Task to complete: Repeat the data word for word, excluding every picture.
>>>>>
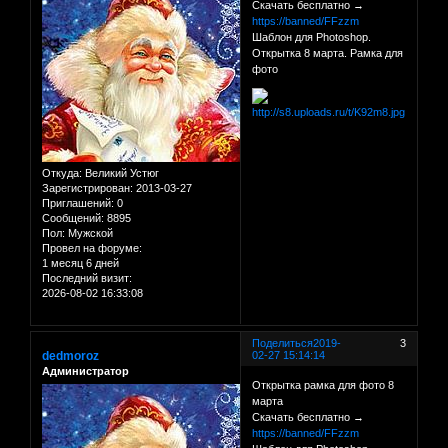
Скачать бесплатно →
https://banned/FFzzm
Шаблон для Photoshop.
Открытка 8 марта. Рамка для
фото
Откуда:
Великий Устюг
Зарегистрирован
: 2013-03-27
Приглашений:
0
Сообщений:
8895
Пол:
Мужской
Провел на форуме:
1 месяц 6 дней
Последний визит:
2026-08-02 16:33:08
Поделиться
2019-
3
dedmoroz
02-27 15:14:14
Администратор
Открытка рамка для фото 8
марта
Скачать бесплатно →
https://banned/FFzzm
<<<<<
Your response:
Скачать бесплатно →
https://banned/FFzzm
Шаблон для Photoshop.
Открытка 8 марта. Рамка для
фото
Откуда:
Великий Устюг
Зарегистрирован
: 2013-03-27
Приглашений:
0
Сообщений:
8895
Пол:
Мужской
Провел на форуме:
1 месяц 6 дней
Последний визит:
2026-08-02 16:33:08
Поделиться
2019-
3
dedmoroz
02-27 15:14:14
Администратор
Открытка рамка для фото 8
марта
Скачать бесплатно →
https://banned/FFzzm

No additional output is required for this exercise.